Non Life Sciences => Physics, Astronomy & Cosmology => Topic started by: cowlinator on 01/10/2017 11:21:52

Title: If a brown dwarf gains mass to become a small red dwarf, does the radius alter?
Post by: cowlinator on 01/10/2017 11:21:52
If a large brown dwarf gains mass and becomes a small red dwarf, does the radius increase, decrease, or remain (roughly) the same?
Title: Re: If a brown dwarf gains mass to become a small red dwarf, does the radius alter?
Post by: Kryptid on 01/10/2017 17:39:14
This is an interesting question that I have wondered myself. Brown dwarf stars are not much larger in diameter than the planet Jupiter, despite being much more massive. This is because the extra gravity compresses the gas that it is composed of to make it increasingly dense as its mass increases. Paradoxically, a true red dwarf star similiar in size to the planet Saturn was discovered recently: http://www.cam.ac.uk/research/news/smallest-ever-star-discovered-by-astronomers (http://www.cam.ac.uk/research/news/smallest-ever-star-discovered-by-astronomers). It seems paradoxical to think there is a star which is both heavier and hotter than a brown dwarf yet still smaller than one.
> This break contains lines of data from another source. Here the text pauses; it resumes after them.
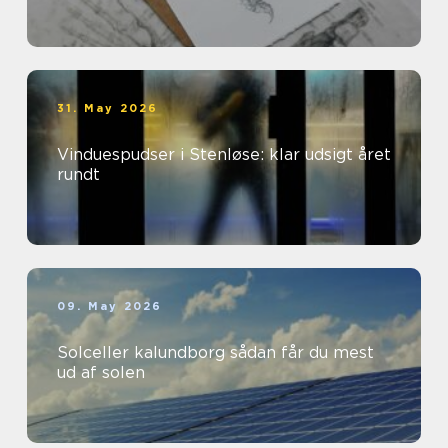
31. May 2026
Vinduespudser i Stenløse: klar udsigt året
rundt
09. May 2026
Solceller kalundborg sådan får du mest
ud af solen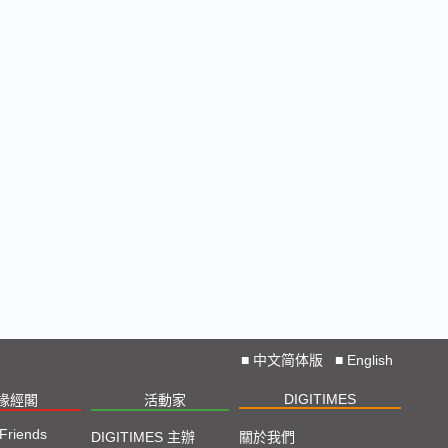
■
中文简体版
■
English
DIGITIMES
椽經閣
活動家
 Friends
DIGITIMES 主辦
關於我們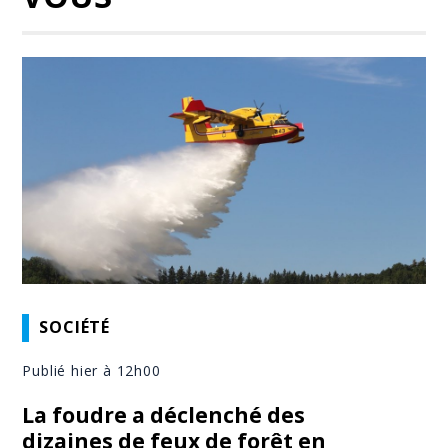
SOCIÉTÉ
Publié hier à 12h00
La foudre a déclenché des
dizaines de feux de forêt en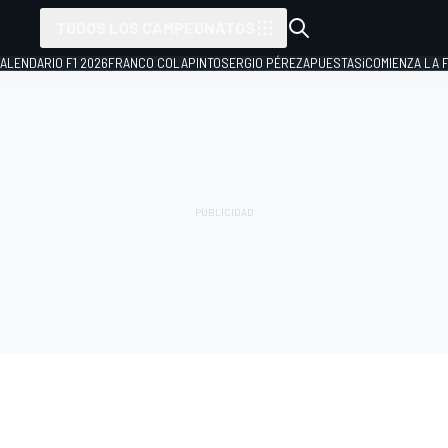
TODOS LOS CAMPEONATOS
ALENDARIO F1 2026
FRANCO COLAPINTO
SERGIO PÉREZ
APUESTAS
¡COMIENZA LA F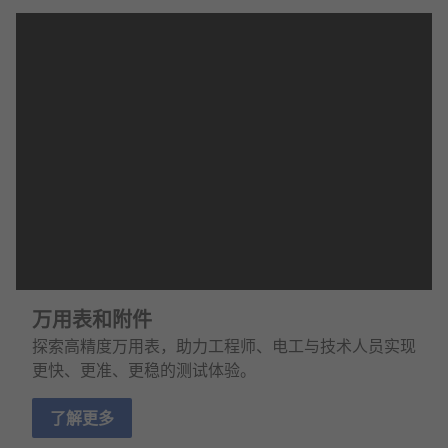
万用表和附件
探索高精度万用表，助力工程师、电工与技术人员实现
更快、更准、更稳的测试体验。
了解更多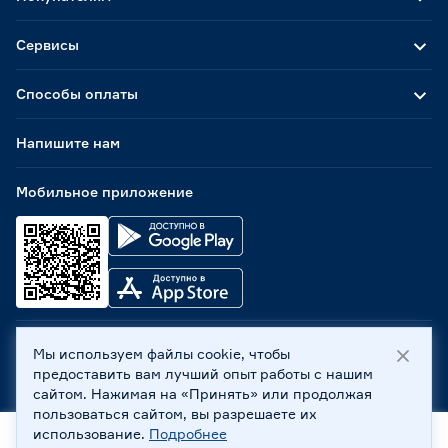
Сервисы
Способы оплаты
Напишите нам
Мобильное приложение
Мы используем файлы cookie, чтобы
ООО «Бауцентр Рус» 2004 -
2026
, 236029, г. Калининград,
предоставить вам лучший опыт работы с нашим
ул. А.Невского, 205. ИНН 7702596813, КПП 390601001 ©
сайтом. Нажимая на «Принять» или продолжая
Все права защищены
пользоваться сайтом, вы разрешаете их
Политика обработки персональных данных
использование.
Подробнее
Правовая информация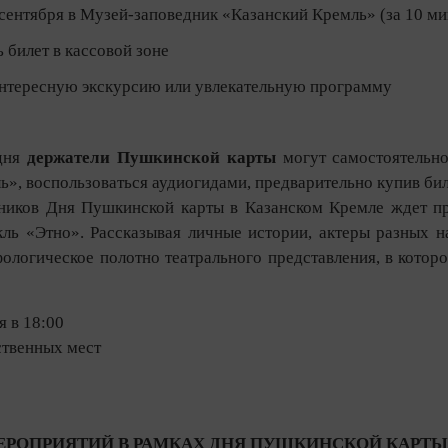
 сентября в Музей-заповедник «Казанский Кремль» (за 10 м
 билет в кассовой зоне
интересную экскурсию или увлекательную программу
 дня
держатели Пушкинской карты
могут самостоятельно
ь», воспользоваться аудиогидами, предварительно купив би
ников Дня Пушкинской карты в Казанском Кремле ждет пр
кль «Этно». Рассказывая личные истории, актеры разных 
фологическое полотно театрального представления, в котор
я в 18:00
ственных мест
РОПРИЯТИЙ В РАМКАХ ДНЯ ПУШКИНСКОЙ КАРТЫ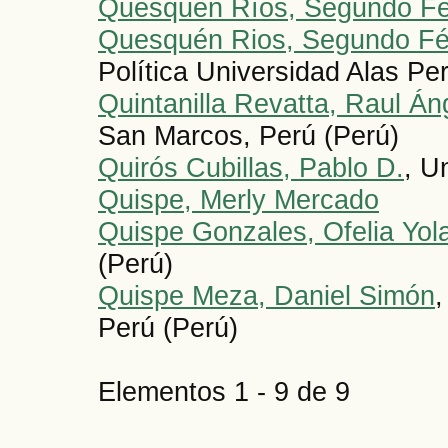
Quesquén Ríos, Segundo Fé
Quesquén Rios, Segundo Fé
Política Universidad Alas Pe
Quintanilla Revatta, Raul Án
San Marcos, Perú (Perú)
Quirós Cubillas, Pablo D.
, U
Quispe, Merly Mercado
Quispe Gonzales, Ofelia Yol
(Perú)
Quispe Meza, Daniel Simón
,
Perú (Perú)
Elementos 1 - 9 de 9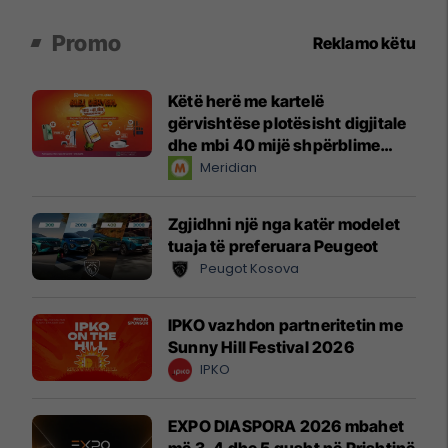
Promo
Reklamo këtu
Këtë herë me kartelë
gërvishtëse plotësisht digjitale
dhe mbi 40 mijë shpërblime
instant!
Meridian
Zgjidhni një nga katër modelet
tuaja të preferuara Peugeot
Peugot Kosova
IPKO vazhdon partneritetin me
Sunny Hill Festival 2026
IPKO
EXPO DIASPORA 2026 mbahet
më 3, 4 dhe 5 gusht në Prishtinë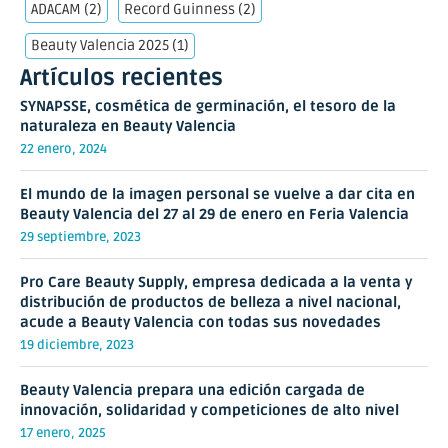
ADACAM
(2)
Record Guinness
(2)
Beauty Valencia 2025
(1)
Artículos recientes
SYNAPSSE, cosmética de germinación, el tesoro de la
naturaleza en Beauty Valencia
22 enero, 2024
El mundo de la imagen personal se vuelve a dar cita en
Beauty Valencia del 27 al 29 de enero en Feria Valencia
29 septiembre, 2023
Pro Care Beauty Supply, empresa dedicada a la venta y
distribución de productos de belleza a nivel nacional,
acude a Beauty Valencia con todas sus novedades
19 diciembre, 2023
Beauty Valencia prepara una edición cargada de
innovación, solidaridad y competiciones de alto nivel
17 enero, 2025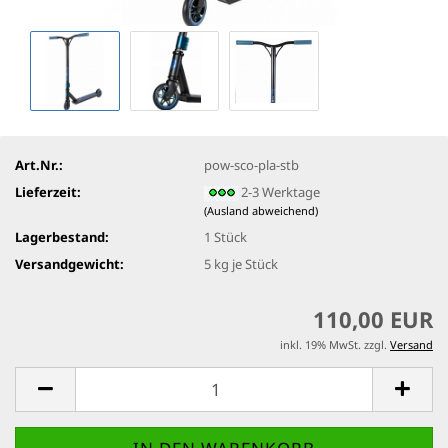
Art.Nr.:
pow-sco-pla-stb
Lieferzeit:
2-3 Werktage
(Ausland abweichend)
Lagerbestand:
1
Stück
Versandgewicht:
5
kg je Stück
110,00 EUR
inkl. 19% MwSt. zzgl.
Versand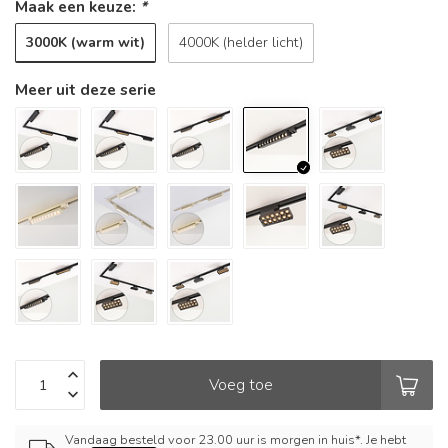
Maak een keuze:
*
3000K (warm wit)
4000K (helder licht)
Meer uit deze serie
Voeg toe
Vandaag besteld voor 23.00 uur is morgen in huis*. Je hebt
I don't know how to explain this myself.
Title: Re: If a brown dwarf gains mass to become a small red dwarf, does the radius alter?
Post by: evan_au on 02/10/2017 02:43:57
Brown dwarf planets the mass of Jupiter up to 90 times the mass of Jupiter don't change much in diameter.
See: https://en.wikipedia.org/wiki/Brown_dwarf

Red dwarf stars go down to the diameter of Jupiter (about 10% of the diameter of the Sun), and mass down to 100 times the mass of Jupiter.

Below 100 time the mass of Jupiter, an object is considered a brown dwarf; spectral data indicate that it is too small to undergo fusion, which would quickly consume all its lithium ("quickly" in astronomical terms).